* _SOURCE TEXT_:
• • •

To improve operations at the state’s juvenile detention centers, the Kentucky House put $329 million for juvenile justice in its budget proposal it passed Feb. 1. Part of that is $15.6 million for “alternative programming and support” at the centers. The House proposal is pending in the Senate.

House Speaker David Osborne (R-Prospect) seemed skeptical, however, that a lack of funding plays into problems at the centers in a statement released by his office when the audit went public.

“This independent report simply confirms what we have heard about the living conditions, mismanagement, and lack of appropriate protocols from both concerned staff and the heartbroken families of children housed in these facilities and served by the department,” Osborne said. “Clearly, money is not the issue as the audit itself points out that the legislature has provided more funds than the administration asked for. This legislature has also made significant reforms through statutory changes.

“It is time for the department, the cabinet, and the Governor to stop making excuses and fix the problems within juvenile justice,” the Speaker said.

As the state’s enforcement branch, it is the responsibility of the Department of Juvenile Justice to implement state laws governing juvenile corrections in Kentucky. The department’s website describes its mission this way: “The DJJ is responsible for prevention programs for at-risk youth, court intake, pretrial detention, residential placement and treatment services, probation, community aftercare and reintegration, as well as the confinement of youth awaiting adult placement or court.”

As governor and the state’s chief enforcer, it is Beshear’s responsibility to put people in charge of the department who will make sure those processes go smoothly. The department has an interim commissioner right now: Larry Chandler was appointed to that post after the Nov. departure of beleaguered former commissioner Vicki Reed, hired as commissioner by Beshear in 2021.

It was the latest of “several leadership changes in the past several years” at the department, according to the Associated Press.

Beshear downplayed the audit to reporters on Thursday, calling it “the first audit I’ve ever seen where it was never provided to the organization to provide a response.” He said some of the findings were “entirely and fully wrong,” including a claim that the department has no use of force policy.

The use of force policy, Beshear told reporters, was implemented by emergency regulation last year.

“I think an audit can be constructive but only if it’s run under auditing practices and is fair and receives information and feedback from the subject of the audit, and is not a political tool,” the governor told reporters.

Beshear also said isolation at the state’s juvenile detention centers takes different forms, from confinement to a room to being separated from the general population.

“They can be out in the facility, walking around outside. But that has to be used sometimes based on the number of violent incidents, or we continue to have serious gang issues that sometimes, for people’s personal safety, require them to be separated,” he said.

• • •

* _DATA SECTION_:

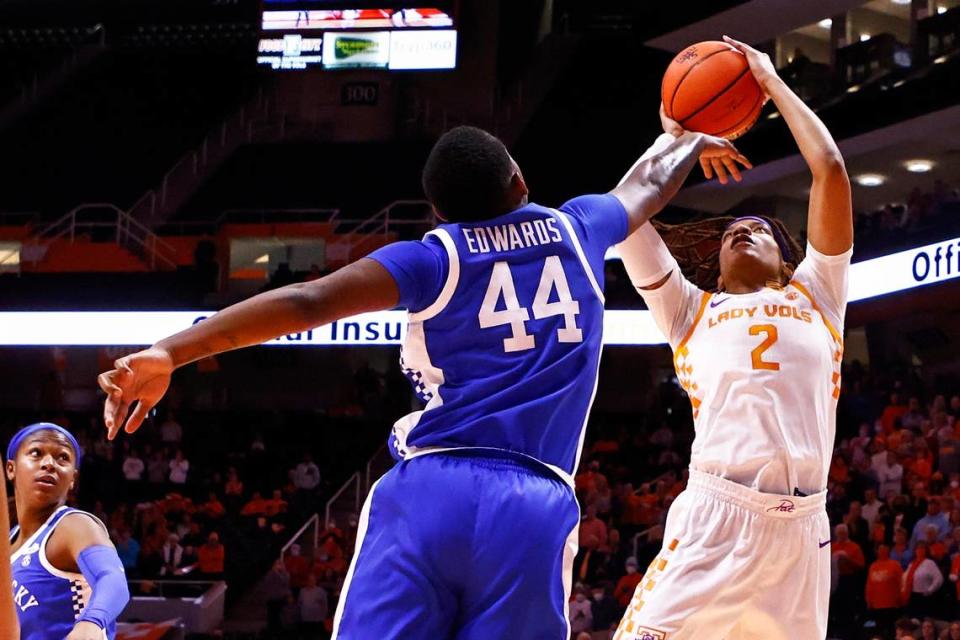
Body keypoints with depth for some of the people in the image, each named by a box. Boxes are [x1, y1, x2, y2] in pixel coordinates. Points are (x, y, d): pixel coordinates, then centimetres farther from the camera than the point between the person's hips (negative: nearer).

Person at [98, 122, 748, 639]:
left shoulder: (436, 258, 8)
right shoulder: (576, 232, 18)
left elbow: (307, 300, -7)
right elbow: (649, 184, 41)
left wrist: (168, 354, -11)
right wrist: (694, 143, 63)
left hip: (431, 491, -1)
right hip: (536, 507, 2)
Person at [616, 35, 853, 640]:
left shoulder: (816, 295, 24)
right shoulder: (693, 311, 24)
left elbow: (831, 169, 18)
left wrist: (773, 82, 28)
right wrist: (673, 139, 34)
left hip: (801, 523, 1)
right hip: (715, 515, -1)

• • •

* _THINGS TO DO_:
[a] From the Kentucky juvenile justice article, copy out the stretch from "It was the latest" through "of force policy.".
[b] In the Kentucky juvenile justice article, how much money did the House budget proposal set aside for "alternative programming and support" at the detention centers?

* _PER-TASK ANSWERS_:
[a]
It was the latest of “several leadership changes in the past several years” at the department, according to the Associated Press.

Beshear downplayed the audit to reporters on Thursday, calling it “the first audit I’ve ever seen where it was never provided to the organization to provide a response.” He said some of the findings were “entirely and fully wrong,” including a claim that the department has no use of force policy.

[b] $15.6 million